What is expected
Write the next few sentences of the news excerpt about the Charlotte dog-fighting and drug arrests, picking up after its last sentence.

Excerpt
Goines was charged with dog fighting and baiting; trafficking marijuana; maintaining a dwelling for the sale of a controlled substance; and possession of drug paraphernalia.
Baldeagle does not face dog-related charges. He was accused by police of trafficking marijuana; possession of drug paraphernalia; and carrying a concealed weapon.
There were no complaints from neighbors about this residence, Dozier said. But that speaks to the sophistication of dog-fighting operations. They know what not to do in public.
From what I understand, people in this (dog-fighting) business move from house to house.
The dogs are being treated at CMPDs animal shelter on Byrum Drive in west Charlotte. The pit bulls, eight adults and six puppies, appear to be in good health, police say.
Typically, dogs that are trained to fight are not aggressive with people, Dozier said. They save that for other dogs. The kind of dogs that are aggressive with humans are those that are trained to protect people.

Recorded data
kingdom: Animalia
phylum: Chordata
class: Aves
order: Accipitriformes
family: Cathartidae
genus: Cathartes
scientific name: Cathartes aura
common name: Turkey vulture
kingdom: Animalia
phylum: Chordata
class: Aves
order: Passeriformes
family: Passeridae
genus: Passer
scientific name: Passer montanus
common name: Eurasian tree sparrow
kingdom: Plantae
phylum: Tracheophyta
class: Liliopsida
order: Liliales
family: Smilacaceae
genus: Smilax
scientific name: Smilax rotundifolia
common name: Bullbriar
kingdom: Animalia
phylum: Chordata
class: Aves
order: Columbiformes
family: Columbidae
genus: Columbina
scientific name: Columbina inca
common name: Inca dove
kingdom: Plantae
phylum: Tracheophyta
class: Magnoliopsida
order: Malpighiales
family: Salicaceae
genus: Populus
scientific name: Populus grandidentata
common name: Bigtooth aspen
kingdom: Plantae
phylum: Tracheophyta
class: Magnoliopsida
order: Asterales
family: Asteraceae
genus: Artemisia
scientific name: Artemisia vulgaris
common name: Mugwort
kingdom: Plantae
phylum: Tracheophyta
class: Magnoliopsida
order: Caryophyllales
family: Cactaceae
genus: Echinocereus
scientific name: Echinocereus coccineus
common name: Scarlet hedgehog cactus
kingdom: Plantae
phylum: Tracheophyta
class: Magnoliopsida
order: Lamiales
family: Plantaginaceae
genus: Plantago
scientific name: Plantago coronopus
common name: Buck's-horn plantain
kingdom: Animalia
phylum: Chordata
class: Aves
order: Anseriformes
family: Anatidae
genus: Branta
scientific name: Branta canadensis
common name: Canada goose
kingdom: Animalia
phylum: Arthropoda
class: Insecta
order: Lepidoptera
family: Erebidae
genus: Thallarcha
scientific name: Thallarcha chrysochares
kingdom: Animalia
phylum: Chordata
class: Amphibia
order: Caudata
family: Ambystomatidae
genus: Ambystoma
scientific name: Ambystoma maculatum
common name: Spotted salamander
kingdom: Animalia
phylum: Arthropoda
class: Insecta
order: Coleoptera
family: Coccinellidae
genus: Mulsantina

Solved exercise
Dozier said he hopes the dogs eventually can be put up for adoption. Before that, however, CMPD must be granted permanent possession of the animals. Authorities say it is possible the dogs will be given to a rescue group, which in turn will handle the adoption.
The dogs confiscated last week displayed varying degrees of friendliness Tuesday when visited by media members. One black female tucked her tail between her legs and hid from visitors. Another, a fawn-colored male, wagged his tail and tried to get passersby to pet him.
To find an operation like this, we need help from the public, or we need our officers to be aware of the signs of a dog-fighting operation, Dozier said. Were working on that.